→ Your instructions
Please go through the listing below and count the lines where the string "worn" appears. Answer with the number only.

═════ Records provided ═════

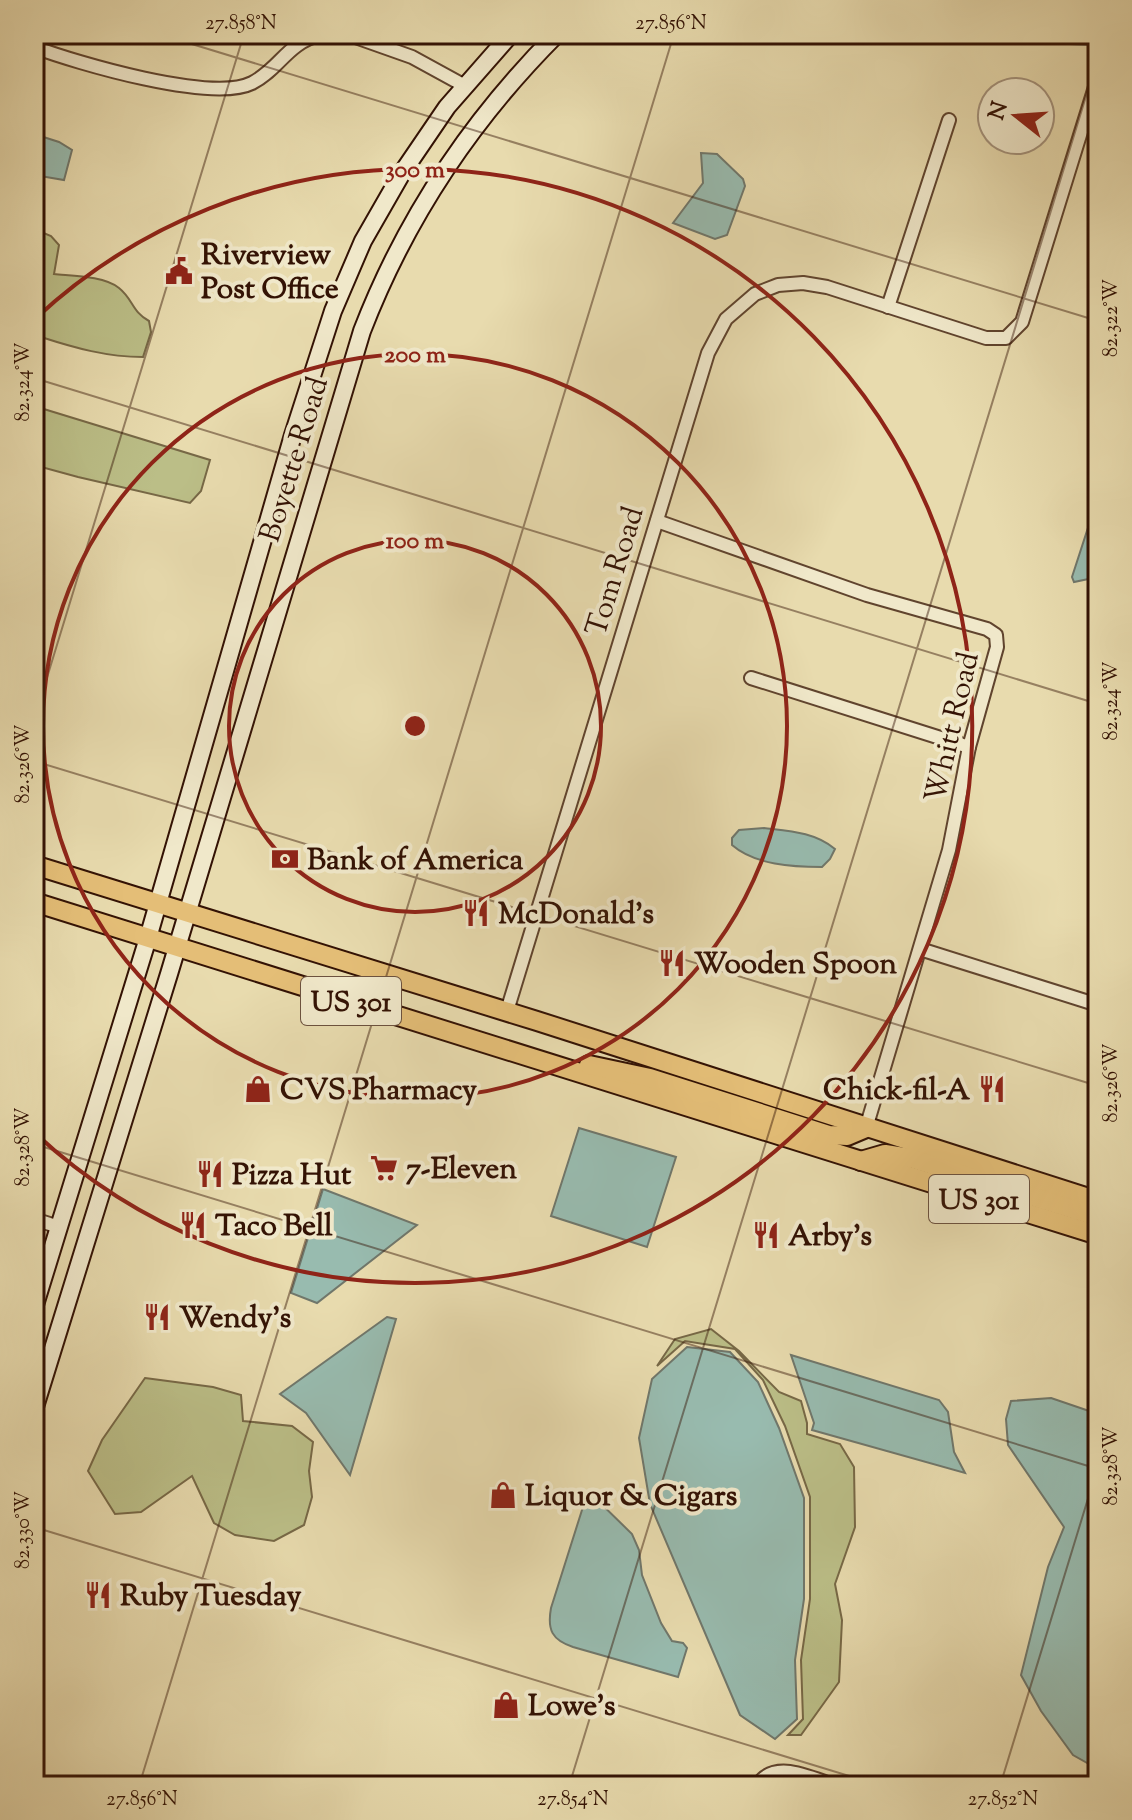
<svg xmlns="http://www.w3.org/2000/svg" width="1132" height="1820" viewBox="0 0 1132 1820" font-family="'Sorts Mill Goudy',serif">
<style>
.green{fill:#bbbe87;stroke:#776846;stroke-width:2}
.water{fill:#98bbaf;stroke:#70776b;stroke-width:2}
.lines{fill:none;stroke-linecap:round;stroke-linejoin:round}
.street-casing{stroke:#60442e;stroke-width:16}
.secondary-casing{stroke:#331204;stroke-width:20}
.primary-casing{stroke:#331204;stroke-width:22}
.street{stroke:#f0e8ca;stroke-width:12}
.secondary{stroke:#f0e8ca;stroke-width:16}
.primary{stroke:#e4be77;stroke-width:18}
.ticks{fill:none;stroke:#331204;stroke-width:2;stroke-opacity:0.45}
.ring{fill:none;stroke:#8f2418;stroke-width:4}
.labels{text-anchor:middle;stroke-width:8;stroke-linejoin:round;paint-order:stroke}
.shield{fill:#f0e8ca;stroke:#6c523f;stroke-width:2}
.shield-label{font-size:28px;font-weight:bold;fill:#331204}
.poi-label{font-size:30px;font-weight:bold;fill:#331204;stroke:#f0e8ca;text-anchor:start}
.street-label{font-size:30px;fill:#331204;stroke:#f0e8ca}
.centre{fill:#8f2418;stroke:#f0e8ca;stroke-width:4}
.ring-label{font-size:24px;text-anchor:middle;font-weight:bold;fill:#8f2418;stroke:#f0e8ca;stroke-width:8;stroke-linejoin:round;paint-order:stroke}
.neatline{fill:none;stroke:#331204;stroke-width:3}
.ticks-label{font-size:20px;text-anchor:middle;fill:#331204}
</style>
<rect width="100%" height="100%" fill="#e8dbae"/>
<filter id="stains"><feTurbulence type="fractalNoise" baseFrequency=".0025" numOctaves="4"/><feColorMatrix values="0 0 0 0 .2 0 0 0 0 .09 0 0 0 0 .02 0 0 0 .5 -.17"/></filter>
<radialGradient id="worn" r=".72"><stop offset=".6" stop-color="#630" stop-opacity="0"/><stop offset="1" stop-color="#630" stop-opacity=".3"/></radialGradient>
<g class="green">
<path d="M34,229L51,236L59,245L54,274C73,276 104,276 119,288C133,299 132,312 149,321L151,332L143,357C107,357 75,348 41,337L34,359Z"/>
<polygon points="34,406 210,460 201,491 190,503 78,477 34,465"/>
<polygon points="711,1329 739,1351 779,1392 801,1401 807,1423 807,1434 840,1444 854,1467 855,1527 835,1584 842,1620 839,1682 801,1735 788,1735 803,1719 801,1660 810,1599 810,1497 785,1426 763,1380 735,1349 685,1341 657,1366 675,1339"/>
<polygon points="145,1378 213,1387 241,1395 243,1421 292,1426 313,1442 309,1471 312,1497 304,1525 274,1541 235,1535 214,1523 192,1476 141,1512 115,1514 88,1471 102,1440"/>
</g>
<g class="water">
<polygon points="1035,34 1098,34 1098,40 1093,45 1070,44"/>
<polygon points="34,134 59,142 72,150 64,180 34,175"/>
<polygon points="701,153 717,154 743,179 745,186 727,235 715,239 673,223 703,183"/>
<polygon points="1098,497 1098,577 1074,582 1072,577"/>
<path d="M764,828C789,831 815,832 835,849L830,859L822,867C793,867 755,865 732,845V838L739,830Z"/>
<polygon points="579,1128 676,1157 647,1247 551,1216"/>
<polygon points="323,1189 417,1225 317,1303 291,1293"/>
<polygon points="387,1317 396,1319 350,1475 306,1413 280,1394"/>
<polygon points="687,1347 730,1352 758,1382 779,1428 804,1498 804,1599 795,1660 797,1719 775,1739 740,1715 650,1504 639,1438 652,1379"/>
<polygon points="791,1355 939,1400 948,1412 954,1452 965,1473 812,1430 814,1423"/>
<polygon points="1051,1398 1098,1414 1098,1769 1073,1755 1041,1711 1021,1675 1048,1567 1064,1527 1008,1445 1006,1419 1011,1401"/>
<path d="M588,1491L632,1534L639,1550L642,1575L661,1623L672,1641L683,1643L687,1648L678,1677L573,1647C552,1640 547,1630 551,1608Z"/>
</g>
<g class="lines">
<g class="street-casing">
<g id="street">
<polyline points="347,34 412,57 465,86"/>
<path d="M34,47C77,63 212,103 252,83C281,68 286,43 322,34"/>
<polyline points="888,307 949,120"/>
<polyline points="657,521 867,595 987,629 996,635 997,647 969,747 949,850 866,1128"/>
<polyline points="751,678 969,747"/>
<polyline points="920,949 1098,1005"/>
<polyline points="507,1011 708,353 726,319 755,294 778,285 803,283 827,287 986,338 1006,338 1022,322 1098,77"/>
<polyline points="34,1219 59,1227"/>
<path d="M757,1786C774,1758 811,1778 836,1786"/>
</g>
</g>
<g class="secondary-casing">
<g id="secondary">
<polyline points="34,1308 148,938 293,435 333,311 363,241 402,173 447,107 511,34"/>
<path d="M34,1410L169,974L362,331C406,217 471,120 557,34"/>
</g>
</g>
<g class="primary-casing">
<g id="primary">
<polyline points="34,865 537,1021 1098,1201"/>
<polyline points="34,902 1098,1235"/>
<polyline points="589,1065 650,1078 829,1135 847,1136 866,1128"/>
<polyline points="861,1161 885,1154 910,1158 1098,1217"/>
</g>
</g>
<use href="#street" class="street"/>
<use href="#secondary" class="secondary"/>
<use href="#primary" class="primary"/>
</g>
<path class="ticks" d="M159,34L1098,321M34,378L1098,704M34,720L244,34M34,761L1098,1086M34,1144L1098,1469M34,1527L882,1786M139,1786L674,34M569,1786L1098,57M1000,1786L1098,1466"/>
<g class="ring">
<circle cx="415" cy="726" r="186"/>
<circle cx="415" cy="726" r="372"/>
<path d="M35 319A557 557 0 1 1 35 1133"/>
</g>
<defs>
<g id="civic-bare" transform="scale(2.16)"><path d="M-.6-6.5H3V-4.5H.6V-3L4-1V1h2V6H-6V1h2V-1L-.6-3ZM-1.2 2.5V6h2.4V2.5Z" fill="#8f2418" stroke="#f0e8ca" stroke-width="2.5" paint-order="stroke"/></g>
<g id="bank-bare" transform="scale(2.16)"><path d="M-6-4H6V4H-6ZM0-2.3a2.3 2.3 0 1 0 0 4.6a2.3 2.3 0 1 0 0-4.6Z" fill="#8f2418" stroke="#f0e8ca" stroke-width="2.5" paint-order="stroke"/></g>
<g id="restaurant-bare" transform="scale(2.16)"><path d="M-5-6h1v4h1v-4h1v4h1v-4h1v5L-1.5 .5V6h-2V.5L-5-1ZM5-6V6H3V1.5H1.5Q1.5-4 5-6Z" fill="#8f2418" stroke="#f0e8ca" stroke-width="2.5" paint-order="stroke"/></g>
<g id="shop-bare" transform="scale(2.16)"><path d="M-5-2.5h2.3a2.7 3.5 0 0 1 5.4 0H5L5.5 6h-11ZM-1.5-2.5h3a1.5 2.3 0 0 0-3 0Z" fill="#8f2418" stroke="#f0e8ca" stroke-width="2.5" paint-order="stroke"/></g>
<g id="supermarket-bare" transform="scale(2.16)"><path d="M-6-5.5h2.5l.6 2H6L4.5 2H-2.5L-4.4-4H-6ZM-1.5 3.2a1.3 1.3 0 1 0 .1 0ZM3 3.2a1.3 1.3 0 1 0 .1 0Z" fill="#8f2418" stroke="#f0e8ca" stroke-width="2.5" paint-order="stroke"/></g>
</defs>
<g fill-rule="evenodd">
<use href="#civic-bare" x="179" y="271"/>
<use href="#bank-bare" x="285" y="859"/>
<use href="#restaurant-bare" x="476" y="913"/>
<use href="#restaurant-bare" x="672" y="963"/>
<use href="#shop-bare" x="258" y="1089"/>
<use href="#restaurant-bare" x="992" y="1089"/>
<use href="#supermarket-bare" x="384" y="1168"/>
<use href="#restaurant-bare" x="210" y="1174"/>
<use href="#restaurant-bare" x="193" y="1225"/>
<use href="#restaurant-bare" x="766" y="1235"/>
<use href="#restaurant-bare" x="157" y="1317"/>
<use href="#shop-bare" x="503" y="1495"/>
<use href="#restaurant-bare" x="98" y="1595"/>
<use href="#shop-bare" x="506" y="1705"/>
</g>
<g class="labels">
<g class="shield">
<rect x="301" y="977" width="100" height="48" rx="6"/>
<rect x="929" y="1175" width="100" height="48" rx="6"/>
</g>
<g class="shield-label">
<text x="351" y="1011">US 301</text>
<text x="979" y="1209">US 301</text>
</g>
<g class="poi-label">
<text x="201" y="264">Riverview<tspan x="201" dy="34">Post Office</tspan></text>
<text x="307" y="869">Bank of America</text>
<text x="498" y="923">McDonald's</text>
<text x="694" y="973">Wooden Spoon</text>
<text x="280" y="1099">CVS Pharmacy</text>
<text x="970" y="1099" text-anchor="end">Chick-fil-A</text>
<text x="406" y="1178">7-Eleven</text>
<text x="232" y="1184">Pizza Hut</text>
<text x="215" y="1235">Taco Bell</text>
<text x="788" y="1245">Arby's</text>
<text x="179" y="1327">Wendy's</text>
<text x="525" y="1505">Liquor &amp; Cigars</text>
<text x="120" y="1605">Ruby Tuesday</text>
<text x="528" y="1715">Lowe's</text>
</g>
<g class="street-label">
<text transform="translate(293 459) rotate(-73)" y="10">Boyette Road</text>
<text transform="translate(614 571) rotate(-73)" y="10">Tom Road</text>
<text transform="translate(951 727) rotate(-77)" y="10">Whitt Road</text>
</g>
</g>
<circle cx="415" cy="726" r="12" class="centre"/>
<g class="ring-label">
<text x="415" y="177">300 m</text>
<text x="415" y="362">200 m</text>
<text x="415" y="548">100 m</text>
</g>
<rect width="1132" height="1820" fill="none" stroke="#e8dbae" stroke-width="88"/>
<g transform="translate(1016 116) rotate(287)"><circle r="38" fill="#f0e8ca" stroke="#a4927b" stroke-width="2"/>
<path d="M0-6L14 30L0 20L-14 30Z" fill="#8f2418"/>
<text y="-12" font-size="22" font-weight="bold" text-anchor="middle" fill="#331204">N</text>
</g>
<rect x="44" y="44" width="1044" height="1732" class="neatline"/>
<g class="ticks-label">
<text x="241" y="29">27.858°N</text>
<text x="671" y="29">27.856°N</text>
<text transform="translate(1110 318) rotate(-90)" y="7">82.322°W</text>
<text transform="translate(22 382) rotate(-90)" y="7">82.324°W</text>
<text transform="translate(1110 701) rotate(-90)" y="7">82.324°W</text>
<text transform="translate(22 764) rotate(-90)" y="7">82.326°W</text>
<text transform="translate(1110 1083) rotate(-90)" y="7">82.326°W</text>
<text transform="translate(22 1147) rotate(-90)" y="7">82.328°W</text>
<text transform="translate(1110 1466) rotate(-90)" y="7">82.328°W</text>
<text transform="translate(22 1530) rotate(-90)" y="7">82.330°W</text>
<text x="142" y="1805">27.856°N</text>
<text x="573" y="1805">27.854°N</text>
<text x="1003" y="1805">27.852°N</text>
</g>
<rect width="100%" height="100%" filter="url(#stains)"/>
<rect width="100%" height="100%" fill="url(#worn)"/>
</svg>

═════

→ Your response
2